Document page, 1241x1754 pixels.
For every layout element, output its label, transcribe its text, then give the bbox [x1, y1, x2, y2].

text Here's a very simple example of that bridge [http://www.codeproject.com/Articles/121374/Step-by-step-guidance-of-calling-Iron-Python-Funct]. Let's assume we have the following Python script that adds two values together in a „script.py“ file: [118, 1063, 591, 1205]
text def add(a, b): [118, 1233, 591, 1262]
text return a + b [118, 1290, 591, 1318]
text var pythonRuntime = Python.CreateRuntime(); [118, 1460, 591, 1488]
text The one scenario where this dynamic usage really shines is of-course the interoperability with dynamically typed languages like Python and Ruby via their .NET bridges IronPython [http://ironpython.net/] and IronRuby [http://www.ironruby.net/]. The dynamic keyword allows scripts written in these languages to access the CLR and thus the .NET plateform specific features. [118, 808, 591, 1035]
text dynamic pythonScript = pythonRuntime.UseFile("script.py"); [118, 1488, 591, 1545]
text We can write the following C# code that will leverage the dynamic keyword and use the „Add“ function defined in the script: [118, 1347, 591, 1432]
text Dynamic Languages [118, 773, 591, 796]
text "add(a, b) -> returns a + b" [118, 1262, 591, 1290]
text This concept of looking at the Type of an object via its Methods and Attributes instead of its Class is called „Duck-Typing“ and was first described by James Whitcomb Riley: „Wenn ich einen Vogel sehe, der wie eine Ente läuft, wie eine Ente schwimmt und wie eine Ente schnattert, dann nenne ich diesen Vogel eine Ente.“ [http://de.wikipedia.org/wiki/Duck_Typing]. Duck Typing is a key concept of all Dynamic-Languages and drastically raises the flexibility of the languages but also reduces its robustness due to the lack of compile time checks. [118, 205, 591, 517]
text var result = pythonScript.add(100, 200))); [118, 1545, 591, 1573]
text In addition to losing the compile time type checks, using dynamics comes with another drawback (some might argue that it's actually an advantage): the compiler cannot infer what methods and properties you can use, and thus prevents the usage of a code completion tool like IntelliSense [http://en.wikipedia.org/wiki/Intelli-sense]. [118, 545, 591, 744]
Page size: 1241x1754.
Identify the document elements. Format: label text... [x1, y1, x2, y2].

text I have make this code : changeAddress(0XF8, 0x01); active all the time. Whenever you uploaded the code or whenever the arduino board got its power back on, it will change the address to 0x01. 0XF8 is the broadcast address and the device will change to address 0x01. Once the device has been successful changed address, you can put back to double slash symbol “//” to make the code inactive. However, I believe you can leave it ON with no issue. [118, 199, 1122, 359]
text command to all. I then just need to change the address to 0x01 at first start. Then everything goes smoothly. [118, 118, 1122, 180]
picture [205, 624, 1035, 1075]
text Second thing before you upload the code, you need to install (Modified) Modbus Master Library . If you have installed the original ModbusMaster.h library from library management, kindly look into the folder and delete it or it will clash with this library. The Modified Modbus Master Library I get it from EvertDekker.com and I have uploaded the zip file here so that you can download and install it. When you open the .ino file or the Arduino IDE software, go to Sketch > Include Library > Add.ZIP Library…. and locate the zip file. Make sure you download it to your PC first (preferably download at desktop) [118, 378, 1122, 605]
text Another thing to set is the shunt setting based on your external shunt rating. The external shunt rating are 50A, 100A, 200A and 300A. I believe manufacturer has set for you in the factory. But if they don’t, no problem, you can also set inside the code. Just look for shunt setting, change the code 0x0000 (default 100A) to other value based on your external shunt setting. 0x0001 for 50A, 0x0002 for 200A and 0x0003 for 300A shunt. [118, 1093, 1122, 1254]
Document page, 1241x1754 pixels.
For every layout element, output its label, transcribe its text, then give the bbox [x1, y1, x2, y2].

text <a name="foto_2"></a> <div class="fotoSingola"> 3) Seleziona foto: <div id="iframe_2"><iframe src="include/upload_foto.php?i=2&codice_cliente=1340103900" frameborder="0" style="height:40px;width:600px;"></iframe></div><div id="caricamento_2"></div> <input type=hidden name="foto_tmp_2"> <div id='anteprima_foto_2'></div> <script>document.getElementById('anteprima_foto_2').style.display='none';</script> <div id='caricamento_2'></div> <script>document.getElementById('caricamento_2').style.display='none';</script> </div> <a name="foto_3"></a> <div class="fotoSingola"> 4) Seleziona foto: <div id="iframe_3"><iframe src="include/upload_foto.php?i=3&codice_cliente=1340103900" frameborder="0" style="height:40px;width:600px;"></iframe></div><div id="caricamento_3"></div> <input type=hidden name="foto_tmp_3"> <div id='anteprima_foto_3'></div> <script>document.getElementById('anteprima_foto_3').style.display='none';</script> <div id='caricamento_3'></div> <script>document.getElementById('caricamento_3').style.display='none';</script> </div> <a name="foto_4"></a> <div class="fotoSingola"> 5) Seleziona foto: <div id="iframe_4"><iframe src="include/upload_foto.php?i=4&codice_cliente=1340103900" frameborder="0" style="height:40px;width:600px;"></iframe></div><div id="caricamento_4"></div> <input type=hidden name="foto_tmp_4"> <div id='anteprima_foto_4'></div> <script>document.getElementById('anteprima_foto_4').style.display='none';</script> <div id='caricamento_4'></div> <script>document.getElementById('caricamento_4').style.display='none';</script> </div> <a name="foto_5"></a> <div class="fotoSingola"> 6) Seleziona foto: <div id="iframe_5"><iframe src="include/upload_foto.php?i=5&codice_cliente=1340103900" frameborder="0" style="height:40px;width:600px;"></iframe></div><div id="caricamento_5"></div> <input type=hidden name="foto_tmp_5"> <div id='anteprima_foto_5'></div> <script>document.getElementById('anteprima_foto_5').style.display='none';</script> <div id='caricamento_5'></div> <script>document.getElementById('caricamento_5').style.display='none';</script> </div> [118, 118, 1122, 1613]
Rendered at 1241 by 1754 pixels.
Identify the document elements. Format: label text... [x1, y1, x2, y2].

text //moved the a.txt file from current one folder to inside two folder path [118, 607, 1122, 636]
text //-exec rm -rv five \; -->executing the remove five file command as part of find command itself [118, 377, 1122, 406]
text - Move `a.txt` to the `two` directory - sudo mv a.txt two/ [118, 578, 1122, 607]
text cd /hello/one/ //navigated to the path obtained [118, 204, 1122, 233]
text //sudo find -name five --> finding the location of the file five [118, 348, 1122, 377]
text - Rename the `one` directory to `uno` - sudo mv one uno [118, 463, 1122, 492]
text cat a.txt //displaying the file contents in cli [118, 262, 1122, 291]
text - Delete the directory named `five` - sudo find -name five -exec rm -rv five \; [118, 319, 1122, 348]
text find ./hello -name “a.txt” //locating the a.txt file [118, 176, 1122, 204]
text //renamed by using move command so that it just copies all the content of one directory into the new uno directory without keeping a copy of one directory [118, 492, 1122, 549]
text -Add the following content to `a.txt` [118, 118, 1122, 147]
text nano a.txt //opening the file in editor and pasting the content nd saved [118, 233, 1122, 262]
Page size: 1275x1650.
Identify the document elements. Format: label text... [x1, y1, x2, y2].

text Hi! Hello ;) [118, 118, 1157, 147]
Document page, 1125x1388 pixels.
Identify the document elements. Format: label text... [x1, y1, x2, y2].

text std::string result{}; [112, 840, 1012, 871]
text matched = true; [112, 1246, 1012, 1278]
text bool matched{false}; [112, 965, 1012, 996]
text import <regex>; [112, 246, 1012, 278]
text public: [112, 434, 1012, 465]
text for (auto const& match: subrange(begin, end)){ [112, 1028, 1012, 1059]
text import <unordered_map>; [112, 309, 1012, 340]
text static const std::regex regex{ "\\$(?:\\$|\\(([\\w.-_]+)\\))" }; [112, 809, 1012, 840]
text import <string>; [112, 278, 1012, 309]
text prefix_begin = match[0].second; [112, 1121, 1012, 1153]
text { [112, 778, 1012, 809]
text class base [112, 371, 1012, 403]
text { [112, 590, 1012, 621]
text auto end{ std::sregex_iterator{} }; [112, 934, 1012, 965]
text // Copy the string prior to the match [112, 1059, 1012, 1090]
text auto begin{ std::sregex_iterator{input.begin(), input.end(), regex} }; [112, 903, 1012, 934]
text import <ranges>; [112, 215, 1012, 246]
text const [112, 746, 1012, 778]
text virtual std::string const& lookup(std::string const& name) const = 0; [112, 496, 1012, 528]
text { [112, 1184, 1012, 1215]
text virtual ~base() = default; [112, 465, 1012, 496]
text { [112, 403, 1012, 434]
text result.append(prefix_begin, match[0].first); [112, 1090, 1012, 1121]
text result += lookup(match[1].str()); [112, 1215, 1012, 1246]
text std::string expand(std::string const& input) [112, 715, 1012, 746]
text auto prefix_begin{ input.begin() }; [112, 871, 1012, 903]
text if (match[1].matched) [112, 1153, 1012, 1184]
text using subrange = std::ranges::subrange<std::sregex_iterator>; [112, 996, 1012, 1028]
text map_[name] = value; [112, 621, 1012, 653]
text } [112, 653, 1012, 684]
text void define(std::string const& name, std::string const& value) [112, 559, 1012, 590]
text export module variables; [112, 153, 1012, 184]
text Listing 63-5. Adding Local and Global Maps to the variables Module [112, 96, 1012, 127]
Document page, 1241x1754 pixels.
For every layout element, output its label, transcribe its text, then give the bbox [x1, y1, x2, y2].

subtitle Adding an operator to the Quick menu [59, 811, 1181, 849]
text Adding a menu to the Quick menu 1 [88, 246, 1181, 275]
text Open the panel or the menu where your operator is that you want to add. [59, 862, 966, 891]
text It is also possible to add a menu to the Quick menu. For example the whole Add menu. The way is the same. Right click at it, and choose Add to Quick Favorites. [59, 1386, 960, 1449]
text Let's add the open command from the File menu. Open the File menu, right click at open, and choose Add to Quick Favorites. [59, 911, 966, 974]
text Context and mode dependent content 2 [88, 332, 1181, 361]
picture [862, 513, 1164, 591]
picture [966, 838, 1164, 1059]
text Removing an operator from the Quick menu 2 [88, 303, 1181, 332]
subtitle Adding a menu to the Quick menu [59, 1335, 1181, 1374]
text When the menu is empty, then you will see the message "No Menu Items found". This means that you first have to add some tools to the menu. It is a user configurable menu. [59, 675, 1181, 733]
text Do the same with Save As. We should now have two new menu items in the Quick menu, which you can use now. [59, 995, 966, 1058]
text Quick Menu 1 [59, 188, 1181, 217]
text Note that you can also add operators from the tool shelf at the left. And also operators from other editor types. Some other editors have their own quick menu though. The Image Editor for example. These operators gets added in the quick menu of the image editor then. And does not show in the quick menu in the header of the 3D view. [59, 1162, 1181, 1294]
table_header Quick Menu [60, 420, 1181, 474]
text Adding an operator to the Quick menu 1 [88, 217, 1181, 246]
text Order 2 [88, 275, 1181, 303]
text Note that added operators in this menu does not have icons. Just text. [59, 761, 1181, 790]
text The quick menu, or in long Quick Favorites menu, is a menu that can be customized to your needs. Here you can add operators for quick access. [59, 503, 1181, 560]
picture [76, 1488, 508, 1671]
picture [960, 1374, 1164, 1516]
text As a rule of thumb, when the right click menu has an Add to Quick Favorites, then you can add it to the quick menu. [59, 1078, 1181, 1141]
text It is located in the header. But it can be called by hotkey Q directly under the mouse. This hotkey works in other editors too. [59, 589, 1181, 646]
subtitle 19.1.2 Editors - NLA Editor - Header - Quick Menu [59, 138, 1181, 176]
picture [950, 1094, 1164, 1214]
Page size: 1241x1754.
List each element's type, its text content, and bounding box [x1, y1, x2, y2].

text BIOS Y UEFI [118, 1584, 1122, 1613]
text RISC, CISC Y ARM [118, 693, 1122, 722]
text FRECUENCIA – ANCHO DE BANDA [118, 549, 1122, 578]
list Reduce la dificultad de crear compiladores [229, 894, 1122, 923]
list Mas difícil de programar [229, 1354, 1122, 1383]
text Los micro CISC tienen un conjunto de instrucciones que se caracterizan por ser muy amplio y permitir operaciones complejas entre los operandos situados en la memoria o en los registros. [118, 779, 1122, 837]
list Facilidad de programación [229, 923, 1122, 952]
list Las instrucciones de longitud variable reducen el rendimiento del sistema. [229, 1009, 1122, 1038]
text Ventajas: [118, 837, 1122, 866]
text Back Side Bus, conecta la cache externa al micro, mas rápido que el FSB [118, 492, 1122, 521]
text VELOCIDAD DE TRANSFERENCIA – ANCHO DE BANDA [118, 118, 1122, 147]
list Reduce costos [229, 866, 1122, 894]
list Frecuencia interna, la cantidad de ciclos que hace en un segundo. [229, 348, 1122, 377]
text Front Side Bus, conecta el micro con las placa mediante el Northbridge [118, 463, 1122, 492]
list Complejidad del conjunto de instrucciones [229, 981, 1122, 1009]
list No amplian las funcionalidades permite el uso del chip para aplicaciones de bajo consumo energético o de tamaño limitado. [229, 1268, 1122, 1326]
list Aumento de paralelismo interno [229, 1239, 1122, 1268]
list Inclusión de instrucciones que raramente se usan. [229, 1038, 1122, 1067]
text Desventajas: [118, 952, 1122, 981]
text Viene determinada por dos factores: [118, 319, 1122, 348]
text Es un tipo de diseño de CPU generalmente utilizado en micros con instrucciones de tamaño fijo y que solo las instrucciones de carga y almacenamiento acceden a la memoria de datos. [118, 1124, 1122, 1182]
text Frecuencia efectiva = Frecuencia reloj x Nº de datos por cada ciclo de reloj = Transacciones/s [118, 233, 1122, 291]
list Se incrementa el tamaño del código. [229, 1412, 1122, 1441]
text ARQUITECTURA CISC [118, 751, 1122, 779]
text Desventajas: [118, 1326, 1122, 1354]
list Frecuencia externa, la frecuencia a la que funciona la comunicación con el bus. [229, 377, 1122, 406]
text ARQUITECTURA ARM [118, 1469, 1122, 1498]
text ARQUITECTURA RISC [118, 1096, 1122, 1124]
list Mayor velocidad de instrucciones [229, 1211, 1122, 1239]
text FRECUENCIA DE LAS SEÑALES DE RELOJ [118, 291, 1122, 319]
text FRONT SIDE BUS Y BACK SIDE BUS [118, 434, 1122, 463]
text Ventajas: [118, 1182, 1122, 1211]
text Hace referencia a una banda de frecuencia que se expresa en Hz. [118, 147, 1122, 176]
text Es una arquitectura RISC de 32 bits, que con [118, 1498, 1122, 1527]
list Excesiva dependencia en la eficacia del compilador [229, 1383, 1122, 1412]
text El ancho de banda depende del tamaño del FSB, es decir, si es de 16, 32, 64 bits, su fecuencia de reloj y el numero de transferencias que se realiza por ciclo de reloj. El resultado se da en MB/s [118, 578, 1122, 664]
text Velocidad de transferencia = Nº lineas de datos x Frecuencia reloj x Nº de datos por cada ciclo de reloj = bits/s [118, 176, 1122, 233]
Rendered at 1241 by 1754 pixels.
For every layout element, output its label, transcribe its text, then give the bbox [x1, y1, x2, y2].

════

▶ **PROBLEM TO WORK ON**:
Copy out, word for word, the lines of the listing from the line with "subtitle Adding an" to the line with "text Order 2 [88, 275, 1181, 303]", including both of those lines.

▶ **ANSWER FOR THIS EXERCISE**:
subtitle Adding an operator to the Quick menu [59, 811, 1181, 849]
text Adding a menu to the Quick menu 1 [88, 246, 1181, 275]
text Open the panel or the menu where your operator is that you want to add. [59, 862, 966, 891]
text It is also possible to add a menu to the Quick menu. For example the whole Add menu. The way is the same. Right click at it, and choose Add to Quick Favorites. [59, 1386, 960, 1449]
text Let's add the open command from the File menu. Open the File menu, right click at open, and choose Add to Quick Favorites. [59, 911, 966, 974]
text Context and mode dependent content 2 [88, 332, 1181, 361]
picture [862, 513, 1164, 591]
picture [966, 838, 1164, 1059]
text Removing an operator from the Quick menu 2 [88, 303, 1181, 332]
subtitle Adding a menu to the Quick menu [59, 1335, 1181, 1374]
text When the menu is empty, then you will see the message "No Menu Items found". This means that you first have to add some tools to the menu. It is a user configurable menu. [59, 675, 1181, 733]
text Do the same with Save As. We should now have two new menu items in the Quick menu, which you can use now. [59, 995, 966, 1058]
text Quick Menu 1 [59, 188, 1181, 217]
text Note that you can also add operators from the tool shelf at the left. And also operators from other editor types. Some other editors have their own quick menu though. The Image Editor for example. These operators gets added in the quick menu of the image editor then. And does not show in the quick menu in the header of the 3D view. [59, 1162, 1181, 1294]
table_header Quick Menu [60, 420, 1181, 474]
text Adding an operator to the Quick menu 1 [88, 217, 1181, 246]
text Order 2 [88, 275, 1181, 303]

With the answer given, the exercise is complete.